- [SOURCE MATERIAL]:

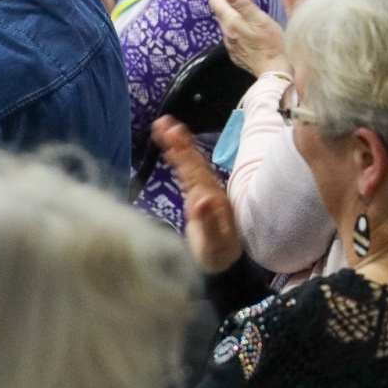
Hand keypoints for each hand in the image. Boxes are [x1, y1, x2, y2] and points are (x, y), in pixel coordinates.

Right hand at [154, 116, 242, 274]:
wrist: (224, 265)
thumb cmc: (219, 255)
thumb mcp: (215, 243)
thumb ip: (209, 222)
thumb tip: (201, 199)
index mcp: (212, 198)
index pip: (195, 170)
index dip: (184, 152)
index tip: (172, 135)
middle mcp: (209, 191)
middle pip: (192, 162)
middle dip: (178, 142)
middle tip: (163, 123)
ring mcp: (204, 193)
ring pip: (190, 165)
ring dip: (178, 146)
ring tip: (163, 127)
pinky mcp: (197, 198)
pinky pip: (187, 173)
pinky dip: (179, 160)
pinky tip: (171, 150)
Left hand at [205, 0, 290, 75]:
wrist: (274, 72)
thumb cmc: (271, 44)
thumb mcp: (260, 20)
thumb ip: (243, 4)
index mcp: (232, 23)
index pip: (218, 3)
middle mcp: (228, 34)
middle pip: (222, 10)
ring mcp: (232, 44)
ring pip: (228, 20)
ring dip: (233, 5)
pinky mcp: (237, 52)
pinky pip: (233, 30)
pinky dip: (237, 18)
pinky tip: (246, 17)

* * *

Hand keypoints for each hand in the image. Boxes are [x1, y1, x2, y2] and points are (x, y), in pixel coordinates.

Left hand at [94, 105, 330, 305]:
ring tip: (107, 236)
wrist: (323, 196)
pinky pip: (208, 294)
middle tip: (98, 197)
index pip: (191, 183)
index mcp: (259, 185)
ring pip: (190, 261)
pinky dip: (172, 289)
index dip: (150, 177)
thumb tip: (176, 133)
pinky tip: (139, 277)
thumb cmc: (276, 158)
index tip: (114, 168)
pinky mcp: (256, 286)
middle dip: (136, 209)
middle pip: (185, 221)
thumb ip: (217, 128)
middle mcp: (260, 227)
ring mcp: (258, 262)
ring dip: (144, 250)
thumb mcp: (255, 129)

- [EXERCISE OBJECTIVE]: The line above containing "middle tip: (163, 123)", the line containing "pinky tip: (246, 17)", and every line between them are to be transcribed exactly; no other line is wanted.

- [ANSWER SPACE]:
middle tip: (163, 123)
ring mcp: (204, 193)
ring pip: (190, 165)
ring dip: (178, 146)
ring tip: (163, 127)
pinky mcp: (197, 198)
pinky pip: (187, 173)
pinky dip: (179, 160)
pinky tip: (171, 150)
Left hand at [205, 0, 290, 75]:
wrist: (274, 72)
thumb cmc: (271, 44)
thumb mcp: (260, 20)
thumb ip: (243, 4)
index mcp: (232, 23)
index pip: (218, 3)
middle mcp: (228, 34)
middle pip: (222, 10)
ring mcp: (232, 44)
ring pip: (228, 20)
ring dip: (233, 5)
pinky mcp: (237, 52)
pinky pip: (233, 30)
pinky dip: (237, 18)
pinky tip: (246, 17)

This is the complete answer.